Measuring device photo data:
---
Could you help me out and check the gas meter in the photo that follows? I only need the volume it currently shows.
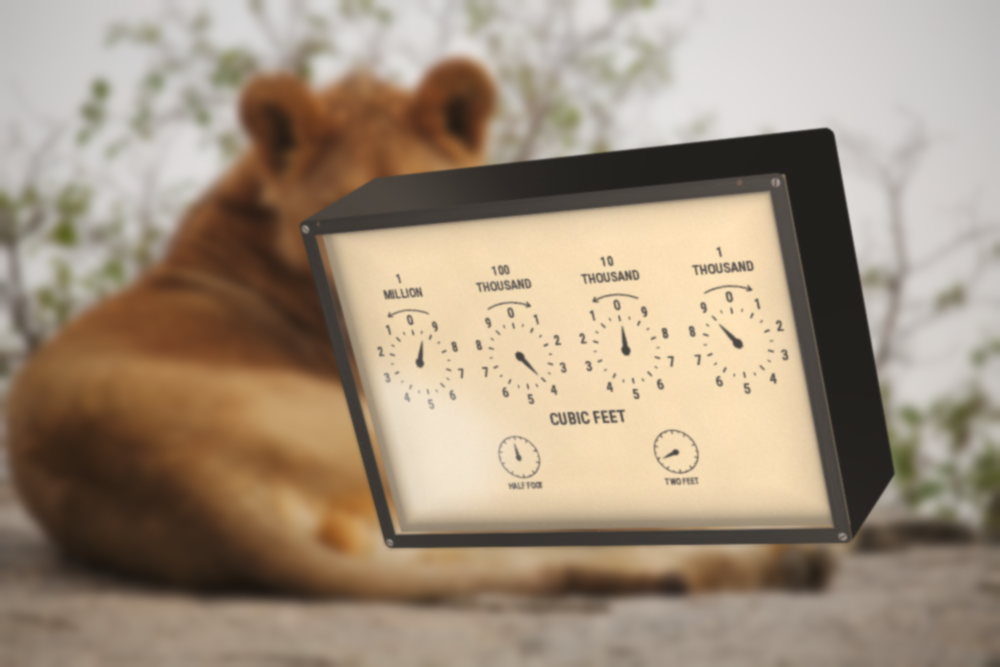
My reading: 939900 ft³
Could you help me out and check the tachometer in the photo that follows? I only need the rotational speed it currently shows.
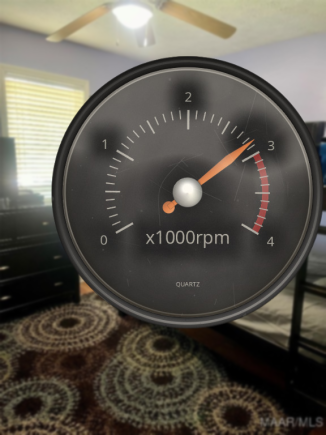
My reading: 2850 rpm
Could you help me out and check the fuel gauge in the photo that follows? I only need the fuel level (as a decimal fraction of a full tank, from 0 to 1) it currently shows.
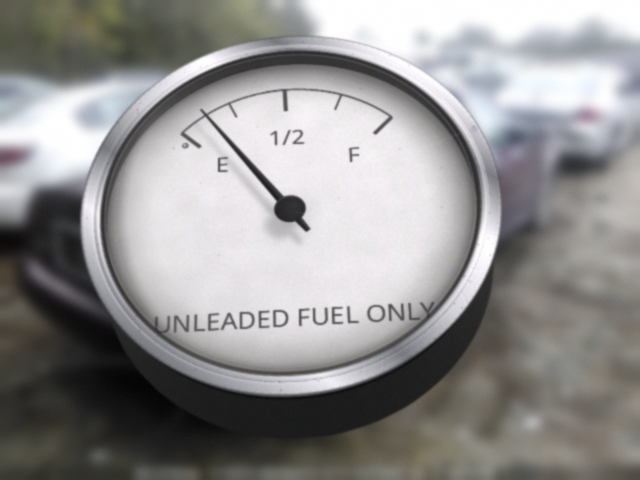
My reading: 0.125
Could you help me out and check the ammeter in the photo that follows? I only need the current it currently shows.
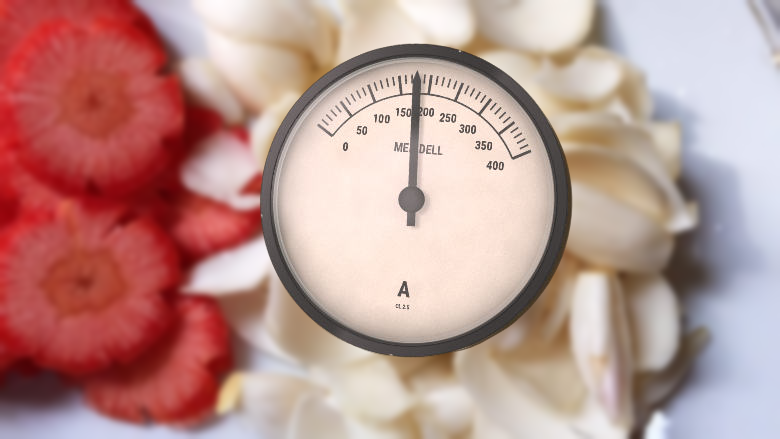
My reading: 180 A
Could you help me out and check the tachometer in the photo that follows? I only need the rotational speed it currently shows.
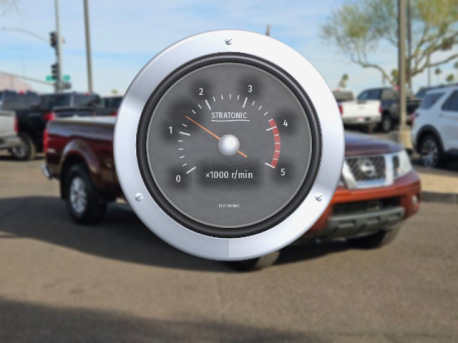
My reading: 1400 rpm
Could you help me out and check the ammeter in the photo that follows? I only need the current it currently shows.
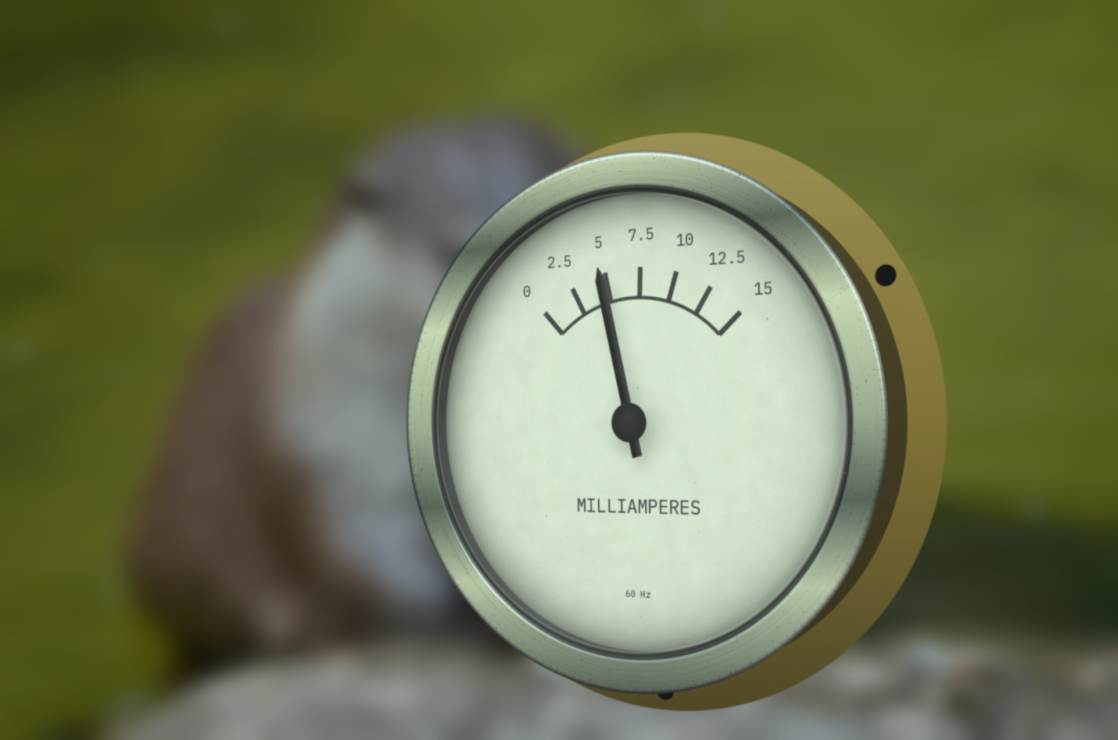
---
Work task ▸ Please replace "the photo that follows" with "the image below" throughout the data above, keeping everything else the same. Leave out the picture lines.

Response ▸
Could you help me out and check the gas meter in the image below? I only need the volume it currently shows.
My reading: 939900 ft³
Could you help me out and check the tachometer in the image below? I only need the rotational speed it currently shows.
My reading: 2850 rpm
Could you help me out and check the fuel gauge in the image below? I only need the fuel level (as a decimal fraction of a full tank, from 0 to 1) it currently shows.
My reading: 0.125
Could you help me out and check the ammeter in the image below? I only need the current it currently shows.
My reading: 180 A
Could you help me out and check the tachometer in the image below? I only need the rotational speed it currently shows.
My reading: 1400 rpm
Could you help me out and check the ammeter in the image below? I only need the current it currently shows.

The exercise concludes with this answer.